Contribution à la scientométrie
En libérant le potentiel d’une source de données importante mais sous-utilisée, mon travail ouvre de nouvelles voies pour la scientométrie, l’élaboration de stratégies et le développement de métriques sur les livres.

Les chercheurs en scientométrie peuvent désormais accéder à des métadonnées fiables et complètes sur les livres, ce qui leur permet d’effectuer des analyses plus précises et plus nuancées des résultats de la recherche dans chaque pays. Les décideurs politiques, quant à eux, peuvent découvrir les aspects pratiques de l’industrie du livre, ce qui les aidera à élaborer des pratiques d’évaluation de la recherche plus efficaces. Les concepteurs de métriques sur les livres peuvent s’appuyer sur ces résultats pour créer des indicateurs nouveaux et améliorés qui reflètent le paysage diversifié de l’édition universitaire.

Recherches futures
Mon travail suggère également plusieurs questions-clefs de recherche afin d’affiner notre compréhension des pratiques d’évaluation et d’édition des livres savants.

Tout d’abord, une analyse complète de l’accessibilité des livres actuellement soumis en Lituanie est nécessaire.

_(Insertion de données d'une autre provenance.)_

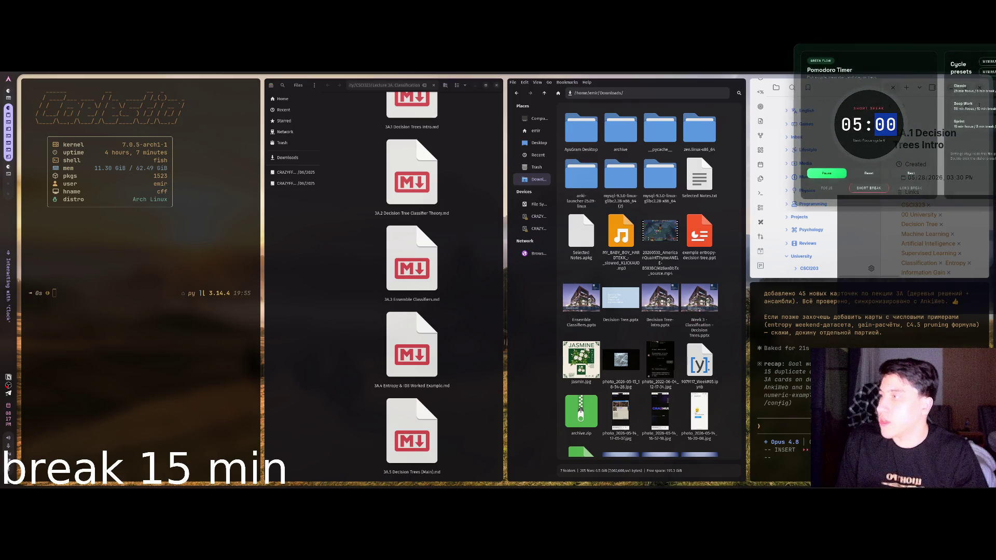
left_click(826, 188)
left_click(826, 173)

Il s’agirait d’identifier les formats et les plateformes disponibles pour accéder à ces livres et d’évaluer les obstacles éventuels.

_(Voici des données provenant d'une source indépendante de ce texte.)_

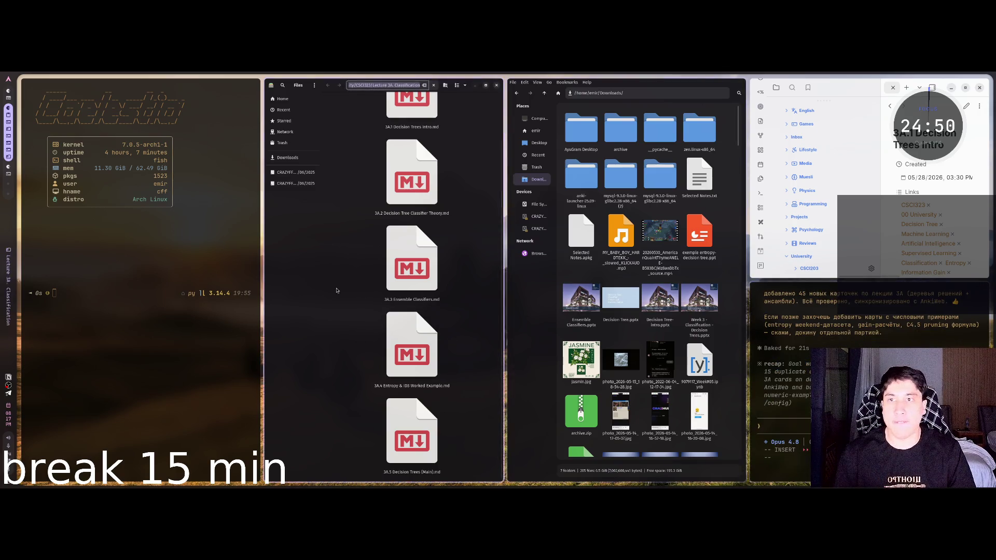
key("super+q")
key("super+q")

Deuxièmement, il est essentiel d’étudier la disponibilité et les sources potentielles de métadonnées supplémentaires pour les résultats de la recherche nationale. Cela pourrait impliquer d’étudier les données des bibliothèques nationales, des dépôts d’archives et d’autres sources pertinentes pour les livres.

Enfin, il est essentiel de déterminer la faisabilité et l’impact de l’intégration de métadonnées basées sur l’ISBN dans les cadres d’évaluation des livres existants. La recherche dans ce sens impliquerait des études pilotes et des comparaisons avec les méthodes traditionnelles afin d’évaluer l’efficacité et les avantages potentiels de cette approche.

En répondant à ces questions-clefs, les recherches futures pourront s’appuyer sur les résultats de mon étude et contribuer au développement de systèmes d’évaluation des livres plus performants et plus équitables.

 

Je remercie sincèrement Stella Griffiths, directrice exécutive de l’Agence internationale de l’ISBN, qui a non seulement répondu à des questions pratiques sur les normes et leur application, mais qui a également pris le temps d’examiner le manuscrit intitulé « The challenge of assessing academic books : Les cas du Royaume-Uni et de la Lituanie sous l’angle de l’ISBN ». Ses suggestions perspicaces ont grandement amélioré la clarté et la précision de mes recherches sur les ISBN.

 

L’ALIRE remercie sincèrement Eleonora Dagiene de nous avoir autorisés à traduire et diffuser cet article passionnant sur le rôle de l’ISBN.